Mountaineer twins Tashi and Nungshi Malik explain their menstrual synchrony and share why they are now unafraid of everything, including ‘Touching the Pickle’.

The twins recently dared and successfully completed a challenging and dangerous mission to reach the North and South Poles on skis, (pulling their entire logistics weighing over 135 pounds) on sleds, over extremely rough, uneven ice at average temperatures of minus 24 degree temperatures dipping to minus 35 on some days, covering over 115 kilometres to each pole. They talk about their journey as mountaineers and adventurers, and how they broke social barriers.

There are triggers to success, and then there is a tipping point. For us ‘Doon girls, 24 now with a few minutes separating us, even scaling the tallest peak in the world together wasn’t the tipping point. It took us scaling six more, in six other continents to reach our mission and literally push the stakes of achievement higher. The intriguing part of our story? Our biggest challenges were not the mountains, but mindsets.

As part of our #Mission2for7, which began with a journey to Kilimanjaro in 2012, we successfully reached the top of seven peaks, one each in Asia, Africa, Europe, the two Americas, Papua New Guinea and Antarctica. The expedition was not only to pursue our passion, but to also prove on behalf of girls in our country that every male-dominated field can be toppled over by a woman.

tashi and nungshi
Image source: WordPress

To rewind our tale, let’s say we were battling against odds before even being born. Hailing from Haryana to those not acquainted means that one has to be lucky to be a girl, owing to its female foeticide and infanticide rates, the highest in the country. Not surprisingly, our region, much like the rest of North India, also witnesses widespread sexism and gender violence. We consider ourselves privileged to have faced none of this from our kin. We were always given wings to fly and achieve our dreams by our Retired Colonel father, V.S Malik. (This, despite there being no mountaineers in our family!)

We have been asked by many how we coped with climbing on our period days; the truth is, we never even thought of taking breaks. If a 29,000 foot peak could not stop us, there was no way periods would!
********************
Directions: Continue the account of the Malik twins' climbs, picking up after its final sentence.

[Excerpts from a dataset]
********************
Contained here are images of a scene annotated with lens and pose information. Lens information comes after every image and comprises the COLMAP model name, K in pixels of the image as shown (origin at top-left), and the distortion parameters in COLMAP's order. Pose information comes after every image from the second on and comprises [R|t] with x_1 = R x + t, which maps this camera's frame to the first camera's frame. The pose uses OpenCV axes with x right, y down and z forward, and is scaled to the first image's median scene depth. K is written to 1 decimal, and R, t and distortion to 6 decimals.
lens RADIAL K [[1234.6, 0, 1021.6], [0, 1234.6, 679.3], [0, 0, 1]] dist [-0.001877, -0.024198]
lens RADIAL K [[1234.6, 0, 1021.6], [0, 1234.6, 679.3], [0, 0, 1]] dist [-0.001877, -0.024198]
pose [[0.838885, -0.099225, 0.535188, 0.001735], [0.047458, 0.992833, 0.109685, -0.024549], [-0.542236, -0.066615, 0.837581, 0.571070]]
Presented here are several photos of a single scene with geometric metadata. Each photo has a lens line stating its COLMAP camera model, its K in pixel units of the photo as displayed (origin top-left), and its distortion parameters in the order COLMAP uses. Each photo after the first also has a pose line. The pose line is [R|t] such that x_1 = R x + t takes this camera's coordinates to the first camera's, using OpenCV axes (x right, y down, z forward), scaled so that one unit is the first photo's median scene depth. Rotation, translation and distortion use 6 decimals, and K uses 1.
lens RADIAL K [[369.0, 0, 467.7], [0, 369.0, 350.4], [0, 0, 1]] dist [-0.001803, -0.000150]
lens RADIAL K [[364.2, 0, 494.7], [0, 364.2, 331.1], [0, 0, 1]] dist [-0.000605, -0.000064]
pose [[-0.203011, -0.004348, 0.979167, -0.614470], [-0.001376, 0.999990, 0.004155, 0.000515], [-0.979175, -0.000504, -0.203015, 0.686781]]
********************
Exercise output:
Our trekking and overall mountaineering experience was a lot easier because our period cycle was aligned. Many believe that women with close physical and emotional proximity are likely to share simultaneous menstrual cycles. If they are not aligned, they are likely to, with each woman’s cycle moving by a few days until both their periods occur at most three or four days to each other. We won’t call this a myth because we have always had our menstrual cycle aligned with each other! Because of this, we could plan our routes and days better, prepare for contingencies and moreover, exactly understand each other’s plight!

Let’s face it, behind all our pictures on the Everest and other peaks are not-so-hunky dory tales of avalanches and escapades from crevices, blizzards, overhangs, jagged mountain cliffs and oodles of relentless commitment. Superior sanitary protection was a necessity, not a luxury. But our period never ‘stopped’ us from achieving our goal, as it is a natural process of life.

By climbing the peaks that we did, we wanted to symbolise the mountains of challenges Indian girls surmount every day. And getting rid of menstrual taboo was one of them.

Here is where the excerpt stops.